400 g jogurtu naturalnego
½ szklanki kostek lodu (opcjonalnie)
Rabarbar umyj, obierz i pokrój na małe kawałki. Dodaj wodę, miód i utarte w moździerzu ziarenka kardamonu wyłuskane z kapsułek. Gotuj, aż rabarbar się rozpadnie. Zdejmij z ognia i przestudź.
Mango obierz i pokrój na kawałki. Zmiksuj z jogurtem, kostkami lodu i rabarbarem. Podawaj od razu.
Zamiast kardamonu możesz użyć ziarenek z ½ laski wanilii albo szczypty cynamonu i imbiru lub 2 łyżek wody różanej. W każdym wypadku smak będzie wyjątkowy.
Podobno Francuzi mawiają, że aby przygotować pyszny deser, potrzeba naprawdę dużo masła. A żeby przygotować deser jeszcze smaczniejszy, należy dodać… jeszcze więcej masła. Dowodem na to niech będą poniższe croissanty. Nie dość, że masło stanowi większą część ciasta francuskiego, z którego powstają te śliczne kruche rogaliki, to migdałowy krem, którym wysmarowałam ich wnętrze, też ma go całkiem sporo. Efekt? Spróbuj, a się przekonasz.
4 czerstwe croissanty
4 łyżki płatków migdałowych
Pieczony rabarbar
3 łodygi rabarbaru
1 łyżka jasnego cukru trzcinowego
1 łyżka masła
Syrop rabarbarowy
½ szklanki wody
2 łyżki jasnego cukru trzcinowego
skórki z 3 łodyg rabarbaru
Krem migdałowy
7 łyżek mielonych migdałów (50 g, możesz zastąpić płatkami migdałów)
3 łyżki miękkiego masła (50 g)
2 łyżki jasnego cukru trzcinowego (25 g)
1 małe jajko
Piekarnik rozgrzej do 180°C (160°C termoobieg).
Rabarbar umyj, obierz i pokrój na kawałki o długości 2 cm (zachowaj skórki).
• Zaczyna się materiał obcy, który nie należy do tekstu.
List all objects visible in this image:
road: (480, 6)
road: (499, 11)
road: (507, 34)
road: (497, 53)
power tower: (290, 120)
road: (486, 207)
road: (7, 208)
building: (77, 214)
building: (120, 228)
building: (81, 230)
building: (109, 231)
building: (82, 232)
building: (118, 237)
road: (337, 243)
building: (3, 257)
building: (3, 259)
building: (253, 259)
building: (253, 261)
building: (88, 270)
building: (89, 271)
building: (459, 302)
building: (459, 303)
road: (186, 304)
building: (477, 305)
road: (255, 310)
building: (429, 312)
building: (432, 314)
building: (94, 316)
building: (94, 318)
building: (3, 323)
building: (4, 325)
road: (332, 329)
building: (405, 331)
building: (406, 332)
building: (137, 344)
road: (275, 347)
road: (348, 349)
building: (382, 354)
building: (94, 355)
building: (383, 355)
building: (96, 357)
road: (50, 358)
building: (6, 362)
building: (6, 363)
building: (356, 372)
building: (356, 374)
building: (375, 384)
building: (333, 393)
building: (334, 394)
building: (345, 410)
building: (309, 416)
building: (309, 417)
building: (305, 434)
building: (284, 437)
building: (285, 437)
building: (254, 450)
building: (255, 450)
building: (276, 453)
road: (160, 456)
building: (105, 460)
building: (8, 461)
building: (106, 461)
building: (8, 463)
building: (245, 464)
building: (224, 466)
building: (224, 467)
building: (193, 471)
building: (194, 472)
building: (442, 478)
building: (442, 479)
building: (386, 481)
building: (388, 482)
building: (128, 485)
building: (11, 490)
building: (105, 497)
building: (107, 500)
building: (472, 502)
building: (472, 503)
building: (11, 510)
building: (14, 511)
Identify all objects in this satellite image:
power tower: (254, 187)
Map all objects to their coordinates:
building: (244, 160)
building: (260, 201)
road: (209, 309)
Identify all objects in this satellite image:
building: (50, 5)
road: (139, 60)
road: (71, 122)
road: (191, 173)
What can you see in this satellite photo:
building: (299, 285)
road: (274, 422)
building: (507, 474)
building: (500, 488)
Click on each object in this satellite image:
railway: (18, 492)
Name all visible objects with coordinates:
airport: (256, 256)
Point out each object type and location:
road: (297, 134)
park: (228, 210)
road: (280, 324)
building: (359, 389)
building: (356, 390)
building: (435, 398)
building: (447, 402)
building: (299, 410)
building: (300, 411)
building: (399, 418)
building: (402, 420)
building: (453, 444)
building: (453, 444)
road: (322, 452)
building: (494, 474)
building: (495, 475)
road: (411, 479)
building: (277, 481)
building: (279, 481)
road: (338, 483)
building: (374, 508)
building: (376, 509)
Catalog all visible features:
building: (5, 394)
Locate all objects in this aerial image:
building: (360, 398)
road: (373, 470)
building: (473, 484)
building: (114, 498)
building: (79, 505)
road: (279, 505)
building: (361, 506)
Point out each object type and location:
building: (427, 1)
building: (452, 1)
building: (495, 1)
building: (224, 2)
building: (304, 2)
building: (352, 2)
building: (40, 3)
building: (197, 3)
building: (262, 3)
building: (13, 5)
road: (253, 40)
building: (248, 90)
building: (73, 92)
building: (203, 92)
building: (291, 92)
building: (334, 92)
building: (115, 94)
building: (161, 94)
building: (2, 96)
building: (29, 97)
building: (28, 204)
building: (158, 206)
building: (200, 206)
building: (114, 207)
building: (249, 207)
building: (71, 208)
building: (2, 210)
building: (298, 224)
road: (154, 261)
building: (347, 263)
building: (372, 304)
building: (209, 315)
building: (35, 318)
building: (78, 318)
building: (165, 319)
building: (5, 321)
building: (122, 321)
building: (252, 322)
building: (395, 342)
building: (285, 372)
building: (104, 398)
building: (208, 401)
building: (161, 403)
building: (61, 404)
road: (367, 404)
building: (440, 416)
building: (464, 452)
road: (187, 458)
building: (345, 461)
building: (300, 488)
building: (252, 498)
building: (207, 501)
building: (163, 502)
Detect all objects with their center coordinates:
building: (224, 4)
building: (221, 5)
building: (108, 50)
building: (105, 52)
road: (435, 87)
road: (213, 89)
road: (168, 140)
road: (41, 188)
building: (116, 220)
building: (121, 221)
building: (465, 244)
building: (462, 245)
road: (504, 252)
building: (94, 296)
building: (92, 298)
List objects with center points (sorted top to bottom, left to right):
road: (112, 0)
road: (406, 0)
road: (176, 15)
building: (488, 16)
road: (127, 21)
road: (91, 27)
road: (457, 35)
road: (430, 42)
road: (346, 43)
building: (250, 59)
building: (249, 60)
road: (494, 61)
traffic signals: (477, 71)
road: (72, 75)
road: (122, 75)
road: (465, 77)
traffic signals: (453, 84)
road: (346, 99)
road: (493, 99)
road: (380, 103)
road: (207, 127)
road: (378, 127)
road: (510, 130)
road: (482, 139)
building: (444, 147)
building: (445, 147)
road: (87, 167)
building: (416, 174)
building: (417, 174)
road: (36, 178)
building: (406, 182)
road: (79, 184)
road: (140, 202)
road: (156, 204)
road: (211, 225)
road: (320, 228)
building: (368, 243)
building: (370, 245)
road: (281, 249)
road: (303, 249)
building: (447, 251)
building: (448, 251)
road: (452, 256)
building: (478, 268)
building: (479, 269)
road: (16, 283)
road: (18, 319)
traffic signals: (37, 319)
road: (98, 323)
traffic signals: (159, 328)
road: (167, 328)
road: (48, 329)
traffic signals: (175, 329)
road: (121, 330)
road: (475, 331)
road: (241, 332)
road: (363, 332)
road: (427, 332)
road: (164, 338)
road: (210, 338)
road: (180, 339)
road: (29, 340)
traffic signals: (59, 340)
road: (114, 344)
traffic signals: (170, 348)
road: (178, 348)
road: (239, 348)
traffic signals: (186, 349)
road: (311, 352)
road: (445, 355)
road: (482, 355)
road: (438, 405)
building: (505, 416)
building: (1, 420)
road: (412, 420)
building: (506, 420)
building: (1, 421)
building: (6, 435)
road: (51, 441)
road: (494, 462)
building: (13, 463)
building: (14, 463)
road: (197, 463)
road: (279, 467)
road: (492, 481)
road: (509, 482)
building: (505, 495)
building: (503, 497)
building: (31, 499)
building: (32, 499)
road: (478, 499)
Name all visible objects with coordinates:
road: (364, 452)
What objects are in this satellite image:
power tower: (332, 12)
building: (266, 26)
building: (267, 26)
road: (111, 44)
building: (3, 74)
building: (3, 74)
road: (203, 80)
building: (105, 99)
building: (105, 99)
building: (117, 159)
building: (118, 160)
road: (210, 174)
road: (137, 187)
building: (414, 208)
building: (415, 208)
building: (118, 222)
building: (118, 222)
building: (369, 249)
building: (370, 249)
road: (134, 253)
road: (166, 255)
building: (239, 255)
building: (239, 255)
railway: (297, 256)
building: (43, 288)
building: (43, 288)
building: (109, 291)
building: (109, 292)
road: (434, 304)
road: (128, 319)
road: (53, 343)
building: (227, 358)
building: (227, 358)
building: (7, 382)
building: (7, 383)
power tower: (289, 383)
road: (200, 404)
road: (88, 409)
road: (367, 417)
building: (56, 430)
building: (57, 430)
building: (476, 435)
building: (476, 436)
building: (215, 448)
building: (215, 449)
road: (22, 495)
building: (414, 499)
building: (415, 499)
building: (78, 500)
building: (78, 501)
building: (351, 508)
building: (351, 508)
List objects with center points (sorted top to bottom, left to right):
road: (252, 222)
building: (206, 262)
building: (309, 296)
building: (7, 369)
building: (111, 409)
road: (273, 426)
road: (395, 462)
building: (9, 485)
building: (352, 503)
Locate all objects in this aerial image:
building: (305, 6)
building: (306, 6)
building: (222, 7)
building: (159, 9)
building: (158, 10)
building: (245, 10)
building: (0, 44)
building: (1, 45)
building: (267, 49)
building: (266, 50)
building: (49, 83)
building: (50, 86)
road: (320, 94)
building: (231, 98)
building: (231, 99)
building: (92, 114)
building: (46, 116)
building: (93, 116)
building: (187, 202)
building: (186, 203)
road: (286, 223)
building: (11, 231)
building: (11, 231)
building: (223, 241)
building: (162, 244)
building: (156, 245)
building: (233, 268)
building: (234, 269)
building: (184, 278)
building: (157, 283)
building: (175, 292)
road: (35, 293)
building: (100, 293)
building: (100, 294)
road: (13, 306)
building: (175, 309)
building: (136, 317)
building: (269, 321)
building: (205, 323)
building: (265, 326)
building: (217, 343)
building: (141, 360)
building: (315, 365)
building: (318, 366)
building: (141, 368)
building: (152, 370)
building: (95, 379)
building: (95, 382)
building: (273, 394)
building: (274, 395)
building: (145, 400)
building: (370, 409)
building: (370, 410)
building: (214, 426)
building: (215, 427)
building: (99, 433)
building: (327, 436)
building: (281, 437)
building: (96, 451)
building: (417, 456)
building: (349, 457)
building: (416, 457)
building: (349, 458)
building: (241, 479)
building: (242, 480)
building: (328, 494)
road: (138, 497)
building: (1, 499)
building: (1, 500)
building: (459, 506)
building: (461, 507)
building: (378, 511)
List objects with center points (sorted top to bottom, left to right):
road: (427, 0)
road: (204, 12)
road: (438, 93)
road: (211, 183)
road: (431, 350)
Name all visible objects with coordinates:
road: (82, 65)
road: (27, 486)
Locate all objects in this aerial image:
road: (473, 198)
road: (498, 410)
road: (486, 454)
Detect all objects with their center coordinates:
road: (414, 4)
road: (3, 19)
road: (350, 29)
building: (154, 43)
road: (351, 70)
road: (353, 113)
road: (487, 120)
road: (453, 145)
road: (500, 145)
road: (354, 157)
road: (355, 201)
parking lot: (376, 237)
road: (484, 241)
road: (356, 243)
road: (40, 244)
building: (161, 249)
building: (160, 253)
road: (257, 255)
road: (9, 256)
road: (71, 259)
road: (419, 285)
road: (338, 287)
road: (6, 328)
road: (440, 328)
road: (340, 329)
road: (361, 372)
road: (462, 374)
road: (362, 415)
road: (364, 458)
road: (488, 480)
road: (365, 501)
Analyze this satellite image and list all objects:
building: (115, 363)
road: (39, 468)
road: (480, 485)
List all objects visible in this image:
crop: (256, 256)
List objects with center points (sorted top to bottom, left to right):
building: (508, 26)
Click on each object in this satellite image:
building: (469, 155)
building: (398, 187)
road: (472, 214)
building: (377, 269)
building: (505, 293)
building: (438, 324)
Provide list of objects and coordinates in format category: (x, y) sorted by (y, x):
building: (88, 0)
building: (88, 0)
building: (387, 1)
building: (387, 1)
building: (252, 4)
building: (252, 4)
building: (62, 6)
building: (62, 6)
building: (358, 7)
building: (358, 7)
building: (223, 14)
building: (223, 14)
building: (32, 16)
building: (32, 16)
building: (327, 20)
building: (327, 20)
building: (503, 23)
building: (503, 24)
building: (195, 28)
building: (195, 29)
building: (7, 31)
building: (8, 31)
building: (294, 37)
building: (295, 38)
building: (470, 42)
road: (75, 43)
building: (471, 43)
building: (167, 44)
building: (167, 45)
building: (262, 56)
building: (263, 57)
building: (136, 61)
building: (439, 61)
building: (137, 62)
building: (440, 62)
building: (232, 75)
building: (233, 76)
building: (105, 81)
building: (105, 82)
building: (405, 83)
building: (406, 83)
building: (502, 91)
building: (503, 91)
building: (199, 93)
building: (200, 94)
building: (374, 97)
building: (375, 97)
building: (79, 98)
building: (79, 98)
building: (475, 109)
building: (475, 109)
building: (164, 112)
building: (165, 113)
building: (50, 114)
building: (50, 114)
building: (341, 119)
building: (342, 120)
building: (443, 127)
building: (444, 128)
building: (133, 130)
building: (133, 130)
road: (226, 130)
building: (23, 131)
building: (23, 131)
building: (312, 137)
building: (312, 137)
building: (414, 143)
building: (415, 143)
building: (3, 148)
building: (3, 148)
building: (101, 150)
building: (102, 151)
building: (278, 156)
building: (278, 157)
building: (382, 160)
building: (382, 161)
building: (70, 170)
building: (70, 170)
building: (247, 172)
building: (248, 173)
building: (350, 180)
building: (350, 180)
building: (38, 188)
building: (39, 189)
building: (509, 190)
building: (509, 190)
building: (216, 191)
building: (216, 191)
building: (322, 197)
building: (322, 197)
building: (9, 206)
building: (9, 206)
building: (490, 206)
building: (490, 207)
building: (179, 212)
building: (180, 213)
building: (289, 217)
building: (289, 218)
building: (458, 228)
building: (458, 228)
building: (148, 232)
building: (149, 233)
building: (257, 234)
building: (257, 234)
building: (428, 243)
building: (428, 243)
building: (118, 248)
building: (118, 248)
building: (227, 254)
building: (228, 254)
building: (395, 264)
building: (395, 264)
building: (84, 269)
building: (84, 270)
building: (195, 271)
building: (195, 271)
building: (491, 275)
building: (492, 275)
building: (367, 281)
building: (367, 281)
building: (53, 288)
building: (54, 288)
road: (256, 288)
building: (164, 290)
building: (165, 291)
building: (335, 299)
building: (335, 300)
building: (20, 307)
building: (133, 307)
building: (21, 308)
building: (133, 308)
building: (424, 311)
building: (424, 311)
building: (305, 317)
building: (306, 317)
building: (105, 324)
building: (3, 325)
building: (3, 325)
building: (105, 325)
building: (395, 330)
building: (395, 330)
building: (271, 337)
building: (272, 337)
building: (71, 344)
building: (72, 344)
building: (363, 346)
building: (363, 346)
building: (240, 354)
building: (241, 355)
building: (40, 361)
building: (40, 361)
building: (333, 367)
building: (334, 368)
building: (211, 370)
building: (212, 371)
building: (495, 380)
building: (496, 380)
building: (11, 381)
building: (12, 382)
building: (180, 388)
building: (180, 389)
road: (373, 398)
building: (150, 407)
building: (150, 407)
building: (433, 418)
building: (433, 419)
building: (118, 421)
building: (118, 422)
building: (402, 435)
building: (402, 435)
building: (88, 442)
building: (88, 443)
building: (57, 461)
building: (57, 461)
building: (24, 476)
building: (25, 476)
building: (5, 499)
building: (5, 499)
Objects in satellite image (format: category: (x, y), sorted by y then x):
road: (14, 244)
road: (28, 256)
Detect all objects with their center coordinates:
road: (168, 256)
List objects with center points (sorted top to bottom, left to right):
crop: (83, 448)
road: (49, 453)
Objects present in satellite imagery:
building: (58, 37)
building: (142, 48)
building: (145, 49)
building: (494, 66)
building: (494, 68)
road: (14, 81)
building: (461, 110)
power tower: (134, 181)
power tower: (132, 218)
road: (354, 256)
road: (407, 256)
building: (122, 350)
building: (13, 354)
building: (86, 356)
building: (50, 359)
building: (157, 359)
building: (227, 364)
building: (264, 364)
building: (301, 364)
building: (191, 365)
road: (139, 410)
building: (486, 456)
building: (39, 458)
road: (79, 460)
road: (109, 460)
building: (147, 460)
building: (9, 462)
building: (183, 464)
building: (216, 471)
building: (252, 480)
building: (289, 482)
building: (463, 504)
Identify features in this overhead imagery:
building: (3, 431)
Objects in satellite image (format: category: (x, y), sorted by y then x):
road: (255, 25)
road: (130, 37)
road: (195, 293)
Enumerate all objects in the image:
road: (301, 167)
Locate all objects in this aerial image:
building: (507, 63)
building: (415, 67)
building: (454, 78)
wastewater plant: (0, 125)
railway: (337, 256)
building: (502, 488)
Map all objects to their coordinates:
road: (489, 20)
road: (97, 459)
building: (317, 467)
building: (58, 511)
Wymieszaj z cukrem, przełóż do formy do zapiekania i odstaw na 5–10 minut. Na rabarbarze rozłóż kawałki masła i wstaw do piekarnika na 15 minut. Następnie wyjmij formę, a piekarnik pozostaw włączony. Kawałki rabarbaru delikatnie przełóż na talerzyk. Powstały płyn pozostaw do nasączenia croissantów.
Przygotuj syrop. Zagotuj wodę z cukrem, dodaj skórki z rabarbaru i gotuj przez 5 minut, następnie odstaw do przestudzenia. Odcedź i wymieszaj z płynem z pieczonego rabarbaru.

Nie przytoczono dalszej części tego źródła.